The study led by Dr. Guido Eibl, a member of the Jonsson Cancer Center and a professor in the department of surgery at the David Geffen School of Medicine at UCLA, is the first to model human pancreas cancer in animals. The availability of genetically engineered model mice that have the same mutation found in human pancreas cancer patients- the KR mutation- has made the study of possible causes more feasible because changes in mouse metabolism caused by obesity are similar to those in humans.
Eibl and his colleagues set out to model diet-induced obesity and the development of pancreas cancer in a set of mice and then compare them to genetically identical mice that had not been given a high-fat, high-calorie diet.
Obesity in these mice resembles human obesity in a number of important clinical features, including weight gain and the disturbance of metabolism.
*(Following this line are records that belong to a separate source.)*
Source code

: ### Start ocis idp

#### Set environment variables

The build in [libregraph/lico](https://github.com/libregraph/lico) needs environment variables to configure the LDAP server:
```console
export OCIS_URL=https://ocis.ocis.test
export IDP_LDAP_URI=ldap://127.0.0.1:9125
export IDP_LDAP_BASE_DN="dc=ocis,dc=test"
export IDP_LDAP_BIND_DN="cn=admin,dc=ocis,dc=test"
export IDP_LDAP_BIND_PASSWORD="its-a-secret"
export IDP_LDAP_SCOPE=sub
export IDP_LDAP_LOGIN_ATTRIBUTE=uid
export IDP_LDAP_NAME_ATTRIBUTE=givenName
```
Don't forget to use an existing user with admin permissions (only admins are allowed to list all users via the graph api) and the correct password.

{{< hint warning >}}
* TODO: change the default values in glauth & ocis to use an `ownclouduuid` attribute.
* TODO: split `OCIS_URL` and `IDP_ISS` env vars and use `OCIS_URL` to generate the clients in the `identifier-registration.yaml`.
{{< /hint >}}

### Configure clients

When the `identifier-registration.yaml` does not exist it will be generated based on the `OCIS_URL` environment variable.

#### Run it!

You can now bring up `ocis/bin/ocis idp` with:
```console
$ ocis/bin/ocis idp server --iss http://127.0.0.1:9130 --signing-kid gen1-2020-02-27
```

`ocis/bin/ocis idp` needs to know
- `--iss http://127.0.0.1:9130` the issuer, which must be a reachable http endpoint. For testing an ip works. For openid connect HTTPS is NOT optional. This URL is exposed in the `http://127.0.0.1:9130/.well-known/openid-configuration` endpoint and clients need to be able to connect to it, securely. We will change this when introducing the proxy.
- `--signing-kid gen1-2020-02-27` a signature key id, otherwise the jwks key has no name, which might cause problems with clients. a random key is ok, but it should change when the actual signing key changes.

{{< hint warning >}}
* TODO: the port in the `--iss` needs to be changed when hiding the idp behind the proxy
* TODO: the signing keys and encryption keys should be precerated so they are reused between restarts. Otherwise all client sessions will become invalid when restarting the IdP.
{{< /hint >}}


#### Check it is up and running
The mouse model was ideal for unraveling any underlying biological mechanisms of pancreas cancer put in motion by obesity, the researchers said.
The research team also set parameters to assess the impact of the high-fat, high-calorie diet on mouse pancreas tissue, such as increased inflammation and other biological signs that indicate pancreas problems.
The study showed that the mice fed a diet high in fats and calories gained significantly more weight, had abnormalities in their metabolism and increased insulin levels, and displayed marked pancreas tissue inflammation and development of pancreas intraepithelial neoplasias.
These observations strongly suggest that such a diet leads to weight gain and metabolism disturbances, can cause pancreas inflammation, and promotes pancreas lesions that are precursors to cancer.
The study is published in the journal Cancer Prevention Research.